The subset is selected from every group or class based on the percentage accounting for the overall population.
We need to have prior information about the population to create subgroups.
The entire population is divided into clusters and then the clusters are randomly selected.
Clusters are created or identified based on features.
Sub-types:
Single Stage Cluster Sampling: the whole cluster is selected.
Two-Stage Cluster Sampling: elements from picked clusters are randomly selected.
This technique is more reliant on the researcher’s ability to select elements for a sample. The outcome of the sampling might be biased and makes it more difficult for all the elements of the population to be part of the sample equally.
Statistical resampling methods are procedures that describe how to economically use available data to estimate a population parameter. The result can be both a more accurate estimate of the parameter (such as taking the mean of the estimates) and a quantification of the uncertainty of the estimate (such as adding a confidence interval).

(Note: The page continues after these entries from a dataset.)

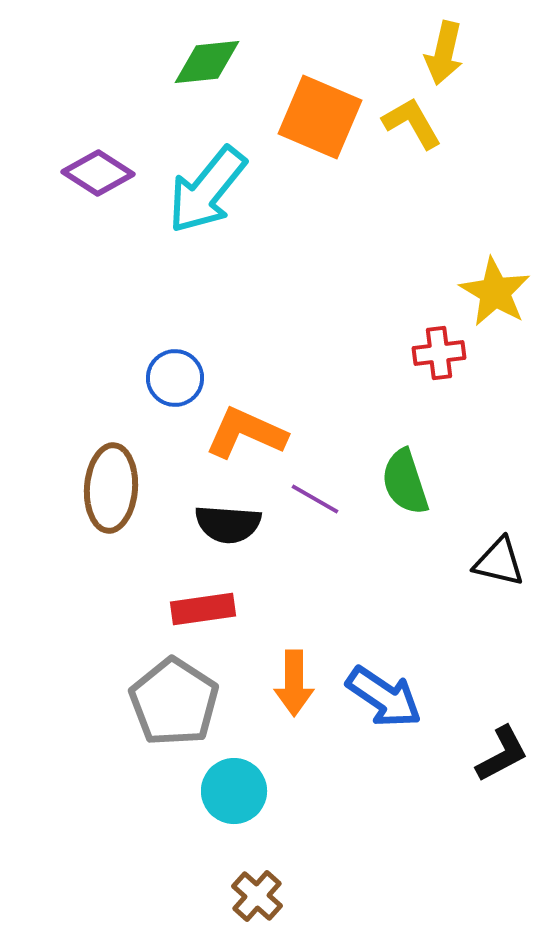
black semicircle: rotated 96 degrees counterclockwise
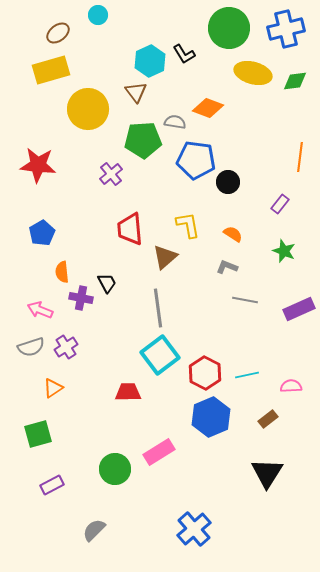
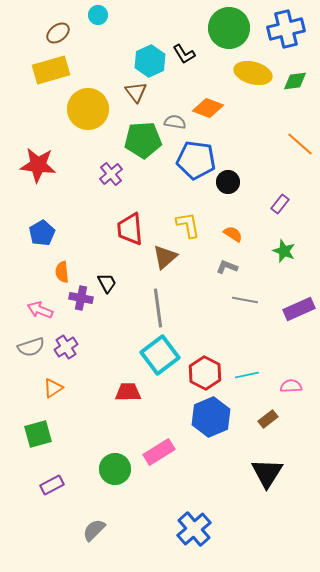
orange line at (300, 157): moved 13 px up; rotated 56 degrees counterclockwise
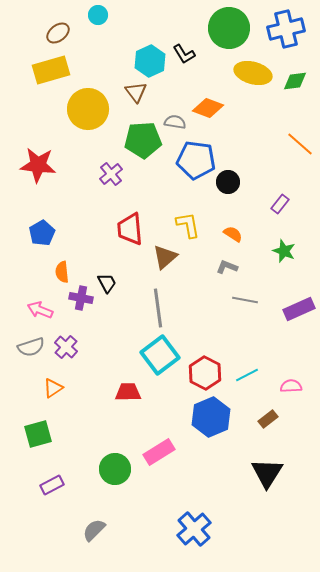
purple cross at (66, 347): rotated 15 degrees counterclockwise
cyan line at (247, 375): rotated 15 degrees counterclockwise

It is a resampling method by independently sampling with replacement from an existing sample data with same sample size n, and performing inference among these resampled data.
Steps:
Get a sample from a population with sample size n.
Draw a sample from the original sample data with replacement with size n, and replicate B times, each re-sampled sample is called a Bootstrap Sample, and there will totally B Bootstrap Samples.
Evaluate the statistic of θ for each Bootstrap Sample, and there will be totally B estimates of θ.
Construct a sampling distribution with these B Bootstrap statistics and use it to make a further statistical inference, such as:
Estimating the standard error of statistics for θ.
Obtaining a Confidence Interval for θ.
Dataset is partitioned into K groups.
K-1 groups are assigned to training and the remaining one for testing.
Useful when the training dataset is fairly small.
To avoid overfitting!
Given imbalanced datasets, the problem we often face is where most data falls into the major class, whereas a few data falls into the minority class.
To overcome the poor performance of model training for such imbalanced data, over-sampling and under-sampling techniques are primarily suggested to produce equally distributed data fall into each class.